## TASK OBJECTIVE
Please turn the data lines from the line with "Линейные направляющие" up to and including the line with "Аксиально-поршневые двигатели" into a numbered list, leaving out any blank lines.

Items listed in a dataset
>>>

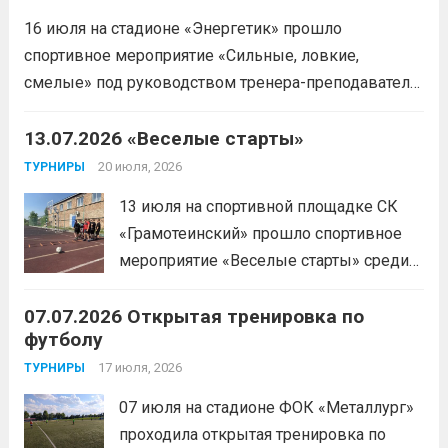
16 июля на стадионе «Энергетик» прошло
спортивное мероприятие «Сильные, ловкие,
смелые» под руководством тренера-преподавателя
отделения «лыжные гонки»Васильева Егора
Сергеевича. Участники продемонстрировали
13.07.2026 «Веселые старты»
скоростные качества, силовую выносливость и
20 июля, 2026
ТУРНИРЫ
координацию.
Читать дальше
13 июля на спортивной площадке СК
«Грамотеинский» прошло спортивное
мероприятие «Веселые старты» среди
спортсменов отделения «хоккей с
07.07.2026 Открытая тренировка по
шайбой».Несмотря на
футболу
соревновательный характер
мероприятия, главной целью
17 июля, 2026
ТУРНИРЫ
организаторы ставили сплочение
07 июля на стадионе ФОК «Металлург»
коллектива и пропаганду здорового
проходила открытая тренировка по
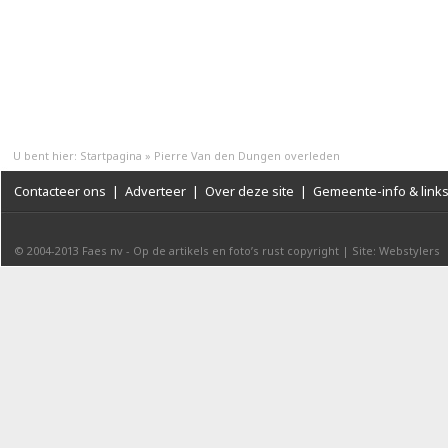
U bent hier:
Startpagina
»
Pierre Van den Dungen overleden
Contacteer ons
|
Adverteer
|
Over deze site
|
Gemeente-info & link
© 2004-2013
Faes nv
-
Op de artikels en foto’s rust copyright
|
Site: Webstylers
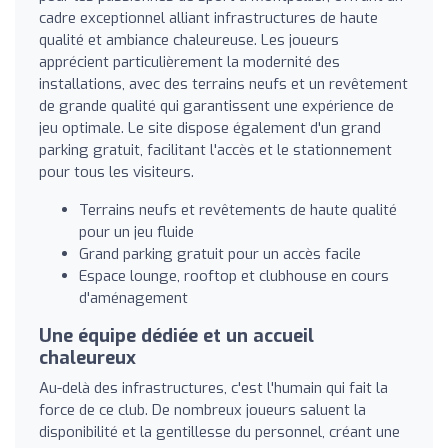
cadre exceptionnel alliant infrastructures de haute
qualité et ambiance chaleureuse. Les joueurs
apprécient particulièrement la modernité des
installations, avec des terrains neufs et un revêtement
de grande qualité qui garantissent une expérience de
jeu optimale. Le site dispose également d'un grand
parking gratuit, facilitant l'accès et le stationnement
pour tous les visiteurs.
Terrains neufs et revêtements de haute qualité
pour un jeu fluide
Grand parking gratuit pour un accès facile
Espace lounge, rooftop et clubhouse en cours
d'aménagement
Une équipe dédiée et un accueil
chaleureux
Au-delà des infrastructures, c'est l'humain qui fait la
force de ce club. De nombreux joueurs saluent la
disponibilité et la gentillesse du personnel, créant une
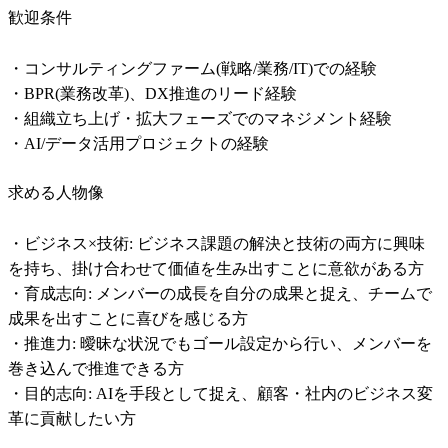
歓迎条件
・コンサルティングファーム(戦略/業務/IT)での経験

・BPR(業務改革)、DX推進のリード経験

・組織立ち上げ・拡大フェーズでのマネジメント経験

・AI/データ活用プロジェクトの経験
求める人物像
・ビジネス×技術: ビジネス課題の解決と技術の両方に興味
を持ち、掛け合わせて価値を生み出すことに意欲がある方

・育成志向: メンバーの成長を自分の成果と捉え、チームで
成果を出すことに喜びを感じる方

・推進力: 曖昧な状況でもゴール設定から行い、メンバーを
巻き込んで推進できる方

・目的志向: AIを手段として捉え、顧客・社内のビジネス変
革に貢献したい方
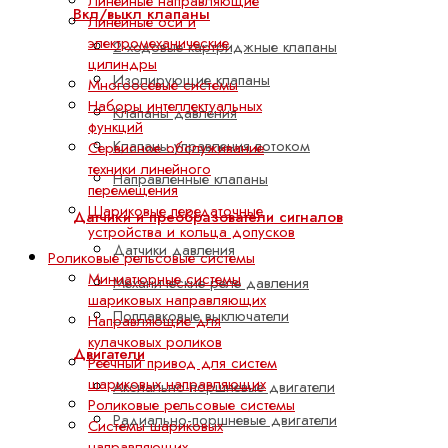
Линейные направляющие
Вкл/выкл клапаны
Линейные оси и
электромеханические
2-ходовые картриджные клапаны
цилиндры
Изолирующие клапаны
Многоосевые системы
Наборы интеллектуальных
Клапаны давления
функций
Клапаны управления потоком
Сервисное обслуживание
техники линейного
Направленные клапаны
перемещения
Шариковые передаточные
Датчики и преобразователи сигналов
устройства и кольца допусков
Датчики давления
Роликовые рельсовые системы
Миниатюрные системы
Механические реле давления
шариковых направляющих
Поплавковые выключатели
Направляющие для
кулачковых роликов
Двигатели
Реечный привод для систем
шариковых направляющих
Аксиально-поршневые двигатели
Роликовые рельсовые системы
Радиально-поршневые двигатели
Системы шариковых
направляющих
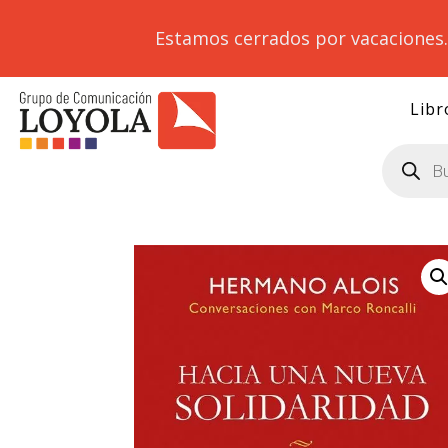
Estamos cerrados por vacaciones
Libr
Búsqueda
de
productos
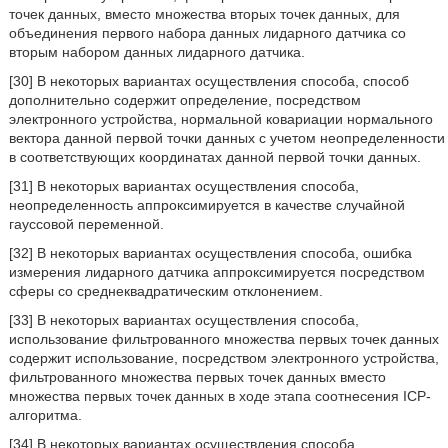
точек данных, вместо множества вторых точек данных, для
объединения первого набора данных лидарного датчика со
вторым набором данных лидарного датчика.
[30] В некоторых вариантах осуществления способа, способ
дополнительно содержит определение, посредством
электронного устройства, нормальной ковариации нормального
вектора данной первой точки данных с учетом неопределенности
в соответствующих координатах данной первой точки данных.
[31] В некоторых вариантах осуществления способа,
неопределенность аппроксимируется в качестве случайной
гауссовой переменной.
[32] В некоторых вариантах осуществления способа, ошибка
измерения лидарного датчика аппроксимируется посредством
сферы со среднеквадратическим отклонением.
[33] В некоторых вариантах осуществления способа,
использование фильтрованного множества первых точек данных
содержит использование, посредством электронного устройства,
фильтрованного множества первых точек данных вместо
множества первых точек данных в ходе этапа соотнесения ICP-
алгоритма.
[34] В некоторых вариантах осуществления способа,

<<<

## WRITTEN SOLUTION
1. Линейные направляющие
2. Вкл/выкл клапаны
3. Линейные оси и
4. электромеханические
5. 2-ходовые картриджные клапаны
6. цилиндры
7. Изолирующие клапаны
8. Многоосевые системы
9. Наборы интеллектуальных
10. Клапаны давления
11. функций
12. Клапаны управления потоком
13. Сервисное обслуживание
14. техники линейного
15. Направленные клапаны
16. перемещения
17. Шариковые передаточные
18. Датчики и преобразователи сигналов
19. устройства и кольца допусков
20. Датчики давления
21. Роликовые рельсовые системы
22. Миниатюрные системы
23. Механические реле давления
24. шариковых направляющих
25. Поплавковые выключатели
26. Направляющие для
27. кулачковых роликов
28. Двигатели
29. Реечный привод для систем
30. шариковых направляющих
31. Аксиально-поршневые двигатели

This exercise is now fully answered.